The action builds nicely, too, with the opening scare of the unfortunate (illegal) tour to the relative quiet of the creeping danger everyone is in. The theater is a hungry presence, but also for the most part a patient one. able to work on the minds of the people there. And as it feeds its power grows, and its ability to make people forget victims, and think nothing is wrong, becomes stronger. And it shows the price that comes from desperation. Marian is a kind of sinister reflection of Vivian herself, both women wanting very much for this venture to succeed, both of them in love with theater. Both of them without the money to really make their dreams a reality. And that, too, I appreciate, that the horror of the story is often very practical. The worries ultimately supernatural and financial. Because it takes people who are in trouble, who are desperate, to make the pacts that bring about the tragedy and violence that the story reveals. Marian falling victim yes, to her own twisted ambitions, but also to the lack of funding for the arts that frustrated those ambitions to begin with. What happens when a person’s dreams are snatched away? Well, in this case at least, something more grim and more toxic grows.

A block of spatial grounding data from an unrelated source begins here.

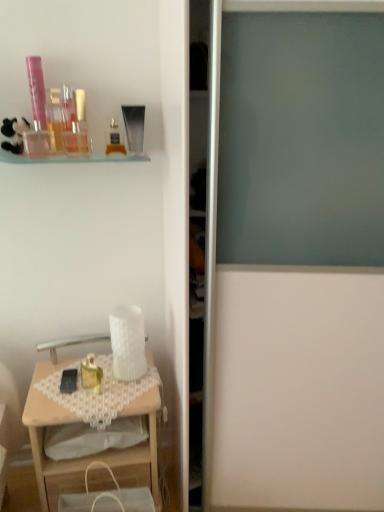
Question: From the image's perspective, is translucent plastic container at upper left, which is the fifth toiletry in top-to-bottom order, located beneath matte plastic perfume bottle at upper left, placed as the seventh toiletry when sorted from top to bottom?

Choices:
 (A) no
 (B) yes

Answer: (A)

Question: Does translucent plastic container at upper left, arranged as the 4th toiletry when ordered from the bottom, have a greater height compared to matte plastic perfume bottle at upper left, the 2th toiletry when ordered from bottom to top?

Choices:
 (A) no
 (B) yes

Answer: (B)

Question: Considering the relative sizes of translucent plastic container at upper left, arranged as the 4th toiletry when ordered from the bottom, and matte plastic perfume bottle at upper left, the 2th toiletry when ordered from bottom to top, in the image provided, is translucent plastic container at upper left, arranged as the 4th toiletry when ordered from the bottom, wider than matte plastic perfume bottle at upper left, the 2th toiletry when ordered from bottom to top,?

Choices:
 (A) no
 (B) yes

Answer: (B)

Question: Is translucent plastic container at upper left, which is the fifth toiletry in top-to-bottom order, bigger than matte plastic perfume bottle at upper left, the 2th toiletry when ordered from bottom to top?

Choices:
 (A) no
 (B) yes

Answer: (B)

Question: Is matte plastic perfume bottle at upper left, the 2th toiletry when ordered from bottom to top, at the back of translucent plastic container at upper left, arranged as the 4th toiletry when ordered from the bottom?

Choices:
 (A) no
 (B) yes

Answer: (A)

Question: Is translucent plastic container at upper left, arranged as the 4th toiletry when ordered from the bottom, far away from matte plastic perfume bottle at upper left, placed as the seventh toiletry when sorted from top to bottom?

Choices:
 (A) yes
 (B) no

Answer: (B)

Question: Can you confirm if translucent glass perfume bottle at upper center, the 6th toiletry positioned from the top, is positioned to the left of black matte mobile phone at lower left?

Choices:
 (A) yes
 (B) no

Answer: (B)

Question: Is translucent glass perfume bottle at upper center, the 6th toiletry positioned from the top, facing away from black matte mobile phone at lower left?

Choices:
 (A) yes
 (B) no

Answer: (B)

Question: From the image's perspective, would you say translucent glass perfume bottle at upper center, the 6th toiletry positioned from the top, is shown under black matte mobile phone at lower left?

Choices:
 (A) yes
 (B) no

Answer: (B)

Question: Can you confirm if translucent glass perfume bottle at upper center, which is counted as the third toiletry, starting from the bottom, is taller than black matte mobile phone at lower left?

Choices:
 (A) no
 (B) yes

Answer: (B)

Question: From the image's perspective, is translucent glass perfume bottle at upper center, the 6th toiletry positioned from the top, located above black matte mobile phone at lower left?

Choices:
 (A) yes
 (B) no

Answer: (A)

Question: Is translucent glass perfume bottle at upper center, which is counted as the third toiletry, starting from the bottom, behind black matte mobile phone at lower left?

Choices:
 (A) yes
 (B) no

Answer: (B)

Question: Is wooden desk at lower left in front of pink plastic tube at upper left, which is the first toiletry in top-to-bottom order?

Choices:
 (A) yes
 (B) no

Answer: (A)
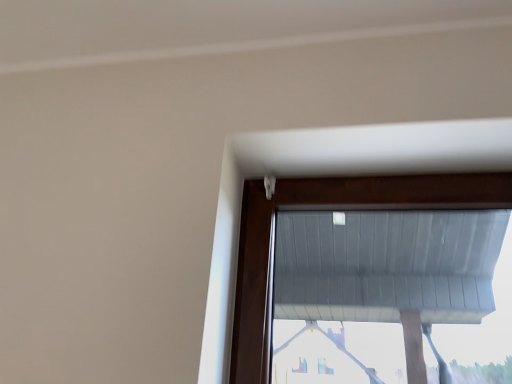
The height and width of the screenshot is (384, 512). Find the location of `matte gray roller blind at upper center`. matte gray roller blind at upper center is located at coordinates (329, 205).

This screenshot has height=384, width=512. Describe the element at coordinates (329, 205) in the screenshot. I see `matte gray roller blind at upper center` at that location.

Locate an element on the screen. This screenshot has width=512, height=384. matte gray roller blind at upper center is located at coordinates (329, 205).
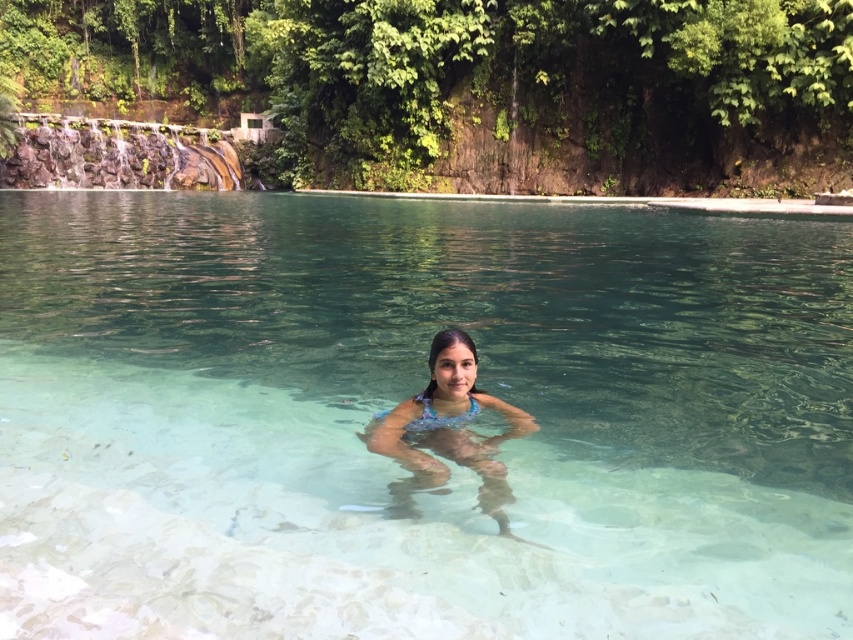
You are a photographer standing in front of the clear glass pool at center. You want to take a photo of the pool without any obstructions. Since you need to stay at least 3 meters away from the edge of the pool for safety, will you be able to take the photo from your current position?

The clear glass pool at center is 3.13 meters from camera. Since you need to stay at least 3 meters away, you can take the photo from your current position as you are just slightly beyond the required distance.

You are a photographer positioned at the edge of the clear glass pool at center. You want to take a photo of the translucent blue bikini at center without the pool water appearing in the foreground. Is this possible given their positions?

The clear glass pool at center is in front of the translucent blue bikini at center, so the pool water will block the view of the bikini. To avoid the pool water in the foreground, you need to adjust your position or angle to ensure the bikini is not obscured by the pool.

You are a photographer trying to capture the serene natural pool surrounded by lush greenery. You notice a point at coordinates (413, 394) in your camera viewfinder. Based on the scene description, what object does this point likely represent?

The point at coordinates (413, 394) corresponds to the clear glass pool at center.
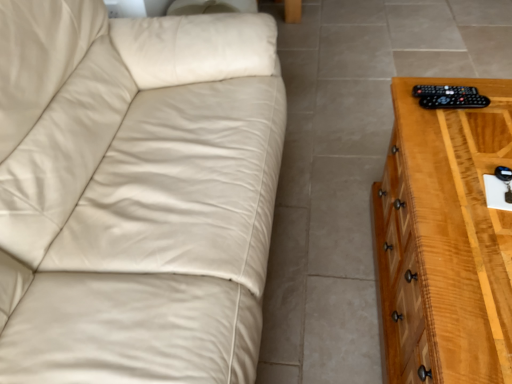
Question: From a real-world perspective, is black plastic remote at right positioned above or below light brown wooden chest of drawers at right?

Choices:
 (A) below
 (B) above

Answer: (B)

Question: Is black plastic remote at right taller or shorter than light brown wooden chest of drawers at right?

Choices:
 (A) tall
 (B) short

Answer: (B)

Question: Which object is positioned farthest from the light brown wooden chest of drawers at right?

Choices:
 (A) black plastic remote at right
 (B) black plastic remote at right

Answer: (B)

Question: Considering the real-world distances, which object is closest to the black plastic remote at right?

Choices:
 (A) light brown wooden chest of drawers at right
 (B) black plastic remote at right

Answer: (B)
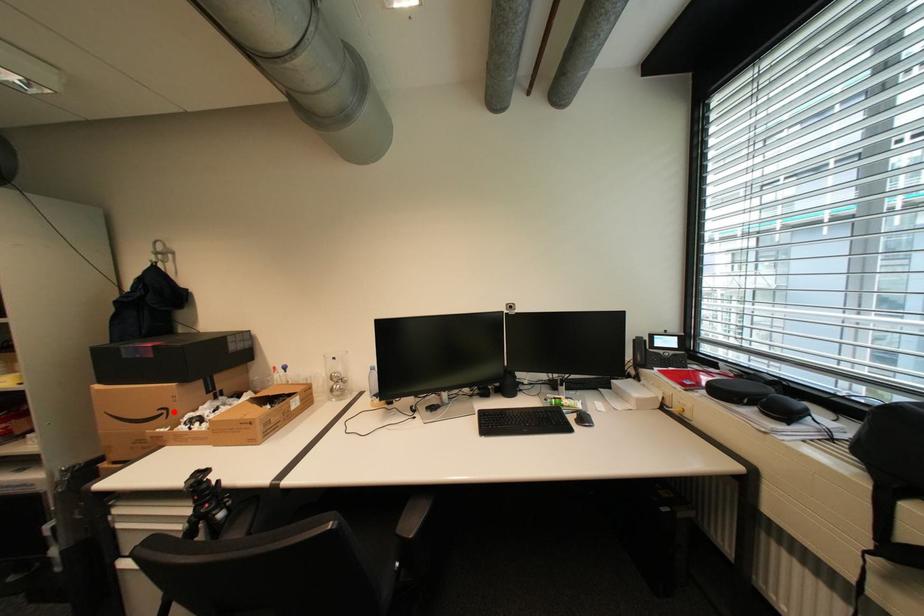
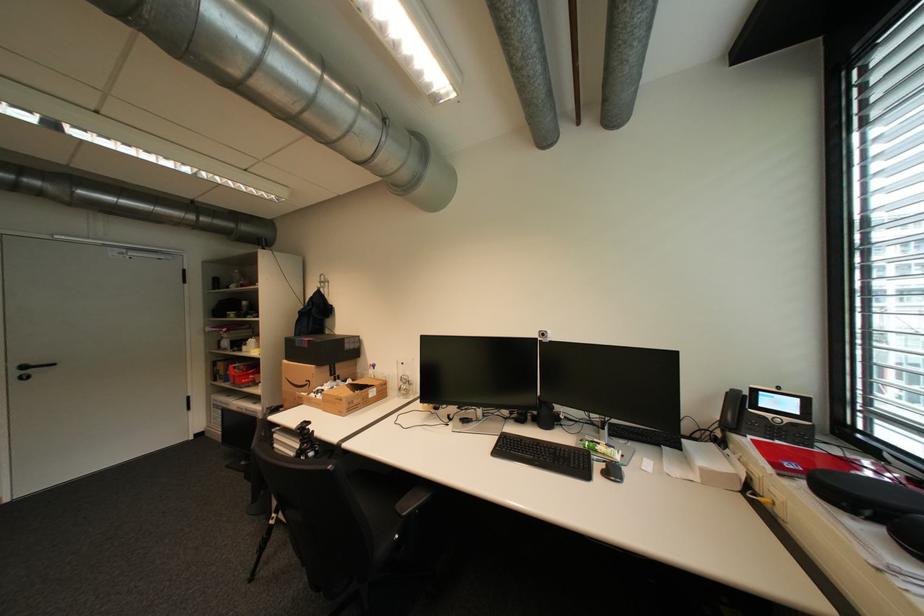
Question: I am providing you with two images of the same scene from different viewpoints. In image1, a red point is highlighted. Considering the same 3D point in image2, which of the following is correct?

Choices:
 (A) It is closer
 (B) It is farther

Answer: (B)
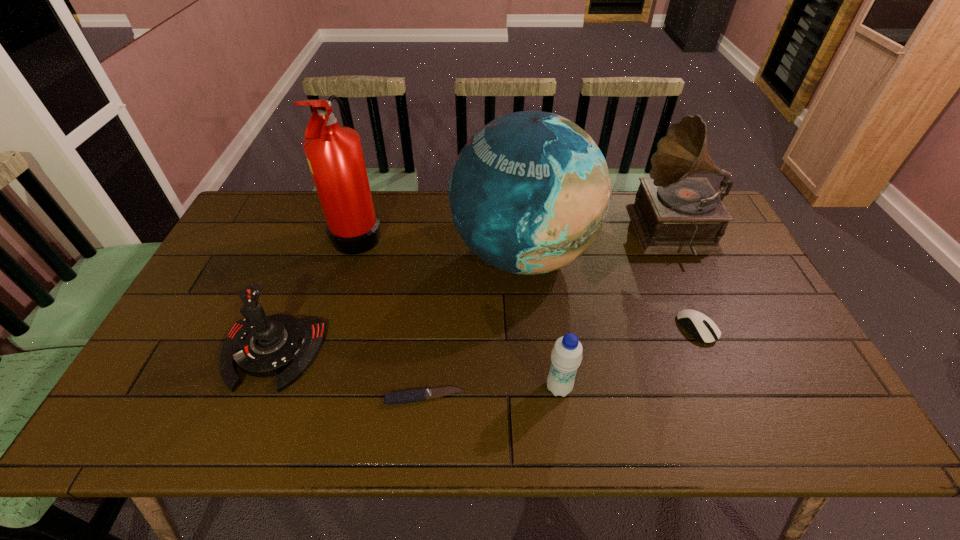
Identify the location of fire extinguisher. This screenshot has width=960, height=540. (334, 153).

Locate an element on the screen. This screenshot has width=960, height=540. globe is located at coordinates (529, 193).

And really, I like the way the story both takes the central premise seriously and kind of doesn’t, recognizing that the horror of the situation is walking kind of hand in hand with the theatrics of the theater. It’s exaggerated, it has a nice splash of bloody melodrama. Though intense at times and having a nice heart to it, the piece does evoke certain quasi sharknado things that shows its hand that this isn’t supposed to be the most viscerally terrifying. But it is creepy, and the tension builds nicely, and ending is a bit goofy and chilling all at the same time, reminding me fondly of the Goosebumps-style twists that change things up a bit. Mostly, the piece is a very fun read, entertaining and delightful and perfect for spooky season, which in my book runs all year. A fabulous book!